For instance, suppose you have generated a high demand for your products or services. You are expected to deliver to clients before a deadline and have worked tirelessly alone for a week or two to meet the demand.

Instead of fixing the demand issue by coming up with a system or hiring a team and training them appropriately, you keep operating with the idea that you must do everything yourself for it to be done correctly. This approach eventually wears you out, and complaints and frustrations kick in. You will have to spend more time putting out fires and working on things you could delegate. Progressively you’ll lose control of the business. The more severe it gets, the bigger the pains you feel. You will lose more business opportunities. Your clients, suppliers, and employees will be more and more frustrated. This makes you hit rock bottom, thinking you cannot do anything about the situation.  

Bluntly, at this point, the business is no longer growing but declining. It is incorrect to keep talking about growing pains here. You feel pain at this stage because you have lost control of the situation, and the company collapses. It would be correct to talk here about “down-falling pains.”

The diagram below illustrates a scenario where an entrepreneur fails to handle the growing pains of a business appropriately.

Phase 1: Conception of the Business Idea

Phase 2: Business grows, but the entrepreneur fails to develop effective systems and competent teams to help in the everyday running of the business. He is micromanaging everything, and the company is entirely dependent on him, and if they are not present, everything comes to a standstill.

Phase 3: The business is no longer growing as the entrepreneur is overwhelmed and frustrations build up. The downfall of the business begins at this phase. The business owner is not free to work on other vital things in his life because the company is occupying their life entirely.

Phase 4: The business owner grows old with a declining company. Eventually, the company fails to exist beyond the life of the entrepreneur.

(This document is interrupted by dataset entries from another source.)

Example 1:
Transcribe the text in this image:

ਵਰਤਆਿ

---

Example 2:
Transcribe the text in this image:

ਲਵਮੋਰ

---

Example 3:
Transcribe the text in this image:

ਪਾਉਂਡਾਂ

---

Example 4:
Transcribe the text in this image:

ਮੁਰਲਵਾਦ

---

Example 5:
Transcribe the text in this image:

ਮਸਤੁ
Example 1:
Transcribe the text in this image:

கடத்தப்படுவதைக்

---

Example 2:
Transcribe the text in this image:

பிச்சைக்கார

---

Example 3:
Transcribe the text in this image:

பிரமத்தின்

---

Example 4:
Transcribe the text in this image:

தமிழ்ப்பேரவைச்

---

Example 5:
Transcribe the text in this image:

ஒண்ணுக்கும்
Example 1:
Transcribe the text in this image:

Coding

How do you master growing pains and regain control of the company?

If the fundamental problem is losing control, the solution is as straightforward as gaining back control of the business. When one loses control of the company, they believe that they cannot do anything about it, which makes the situation worse faster. The practical solution to this descent is to direct all efforts to get the entrepreneur’s mindset from “I can’t do anything about it” to “I can do something about it.”

Once the entrepreneur believes this, they will perceive the pain positively and deal with the growing pains with a positive mindset. They will progressively adapt or innovate, reversing the downward trend in the long run, where the business owner can now control the company, not vice versa. The growing pains will now serve as a challenge or stepping stone to creating working systems.

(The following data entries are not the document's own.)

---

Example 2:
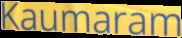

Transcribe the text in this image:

Kaumaram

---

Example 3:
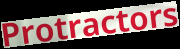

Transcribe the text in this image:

Protractors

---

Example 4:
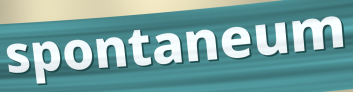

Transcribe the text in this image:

spontaneum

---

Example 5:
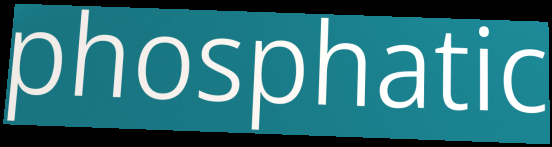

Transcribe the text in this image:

phosphatic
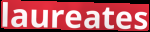
laureates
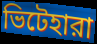
ভিটেহারা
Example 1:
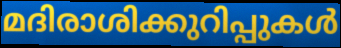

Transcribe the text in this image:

മദിരാശിക്കുറിപ്പുകൾ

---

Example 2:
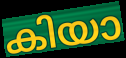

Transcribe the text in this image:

കിയാ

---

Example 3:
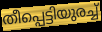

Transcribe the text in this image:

തീപ്പെട്ടിയുരച്ച്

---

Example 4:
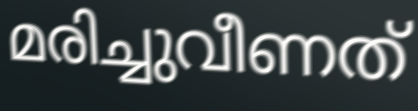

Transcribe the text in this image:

മരിച്ചുവീണത്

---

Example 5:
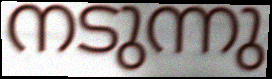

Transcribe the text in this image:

നടുന്നു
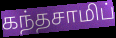
கந்தசாமிப்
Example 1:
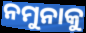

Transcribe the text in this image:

ନମୁନାକୁ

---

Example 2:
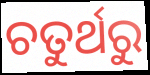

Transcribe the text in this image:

ଚତୁର୍ଥରୁ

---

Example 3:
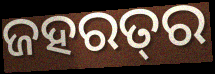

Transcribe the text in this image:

ଜହରତ୍‍ର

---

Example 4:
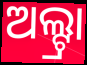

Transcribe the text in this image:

ଅଲ୍ଟ୍ରା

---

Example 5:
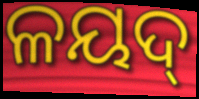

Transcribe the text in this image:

ଳୟଦ୍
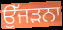
ਉੱਜੜਨਾ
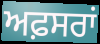
ਅਫ਼ਸਰਾਂ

If an entrepreneur can control and handle the challenges a developing business throws at them. The growing pains become beneficial and play a significant role in making the business successful.

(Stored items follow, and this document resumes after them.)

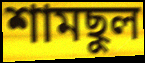
শামছুল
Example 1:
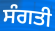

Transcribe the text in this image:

ਸੰਗਤੀ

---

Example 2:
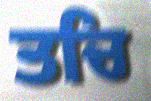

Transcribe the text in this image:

ਤਚਿ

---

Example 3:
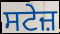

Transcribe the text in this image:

ਸਟੇਜ਼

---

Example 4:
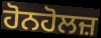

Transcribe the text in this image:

ਹੋਨਹੋਲਜ਼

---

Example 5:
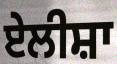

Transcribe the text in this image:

ਏਲੀਸ਼ਾ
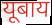
यूबाय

If the entrepreneur fails to control and handle the challenges, they become chronic and lead to a downfall when the entrepreneur loses control and starts experiencing “down-falling pains.” The down-falling pains are harmful as they stop the owner from sleeping at night, eat into the company’s profit, auto-feed themselves, and spread a virus that affects other parts of the organization and becomes bigger and bigger. The problem becomes systemic and requires a more comprehensive solution to have a comeback, and when unlucky, the company fails to recover completely, leading to closure.

Conclusion

The key to the success of a business is to remain in the driver’s seat by ensuring growing pains are viewed with the correct mindset and dealt with appropriately to avoid losing control of the company. If you are struggling with down-falling pains, you are no longer alone; we can help you reverse the situation by ensuring you turn the down-falling pains into growing pains. Remember having the “I can do something about it” mindset is the key. Handling the growing pains as allies always does the trick.